El caso de Viggo, el adolescente que en Polanco le disparó a su madre, parece sacado de una pesadilla. Un niño de trece años que bebe, discute, se enfurece y toma un arma para resolver lo que antes se resolvía con silencio o diálogo. ¿Qué sociedad fabrica un niño capaz de apretar el gatillo contra quien le dio la vida? No es un hecho aislado, sino el espejo de una generación criada entre pantallas y abandono, donde el afecto se reemplaza con dispositivos, y la autoridad —madre, padre o maestro— se vuelve un obstáculo y no un referente. El teléfono aquí no es un objeto cualquiera, sino un símbolo de poder, de escape y de identidad. En esa pantalla, el adolescente encuentra todo lo que el hogar ya no le ofrece, como la atención, la pertenencia, la compañía, y cuando se la arrebatan, siente que le arrancan el alma.
En Hermosillo, una niña de cinco años muere porque un hospital del IMSS no tenía suero antialacrán. La noticia nos indigna, pero ya no sorprende, porque estamos acostumbrados a que falte todo menos los discursos. En el México institucional la muerte por negligencia se administra con comunicados de prensa. La pequeña llegó viva, picada por un alacrán en su escuela, y la ciencia médica tenía el antídoto; pero el Estado no. Entre la picadura y la muerte, solo hubo burocracia. Nadie responderá, probablemente, porque hemos visto que la responsabilidad en México es un fantasma sin ubicar. Esa niña no murió por un alacrán, murió por un sistema; por el olvido y el cansancio de instituciones que han normalizado su propio fracaso.

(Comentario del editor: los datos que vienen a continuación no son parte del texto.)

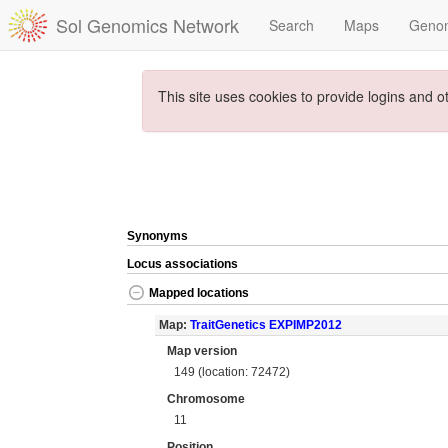
Sol Genomics Network
Search
Maps
Geno
This site uses cookies to provide logins and o
Synonyms
Locus associations
Mapped locations
Map:
TraitGenetics EXPIMP2012
Map version
149 (location: 72472)
Chromosome
11
Position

En Coahuila, el pequeño Anuel, de seis años, fue aplastado por una estructura metálica que alguien sin permiso decidió levantar en su escuela. La obra estaba en construcción, sin supervisión y sin precauciones. Murió en el único lugar donde se supone que un niño debe estar seguro. ¿Dónde estaban las autoridades? ¿Quién autorizó la obra? ¿Quién la inspeccionó? Las respuestas se disuelven en comunicados de condolencias y promesas de investigación.
Estos tres hechos no son casualidad, sino síntomas. En nuestro país los niños mueren porque nadie los cuida, los adolescentes matan porque nadie los guía, y las instituciones responden con boletines y minutos de silencio. ¿Sonaré trágico si digo que los niños viven entre la violencia doméstica, la precariedad médica y el descuido estructural, y que la educación ya no educa y la familia ya no protege; y que el Estado, no llega, y cuando lo hace, es tarde?
Para mí, ninguno de estos casos es un accidente. Son consecuencia directa de un país que perdió el sentido de lo que significa cuidar la vida, la infancia, la palabra y el futuro. Y en cada historia de estas balas y alacranes, la patria se pudre desde sus instituciones. Porque cuando un niño muere por un alacrán, cuando otro muere por una estructura que no debió existir, y cuando un tercero dispara a su madre, lo que realmente está muriendo es la esperanza.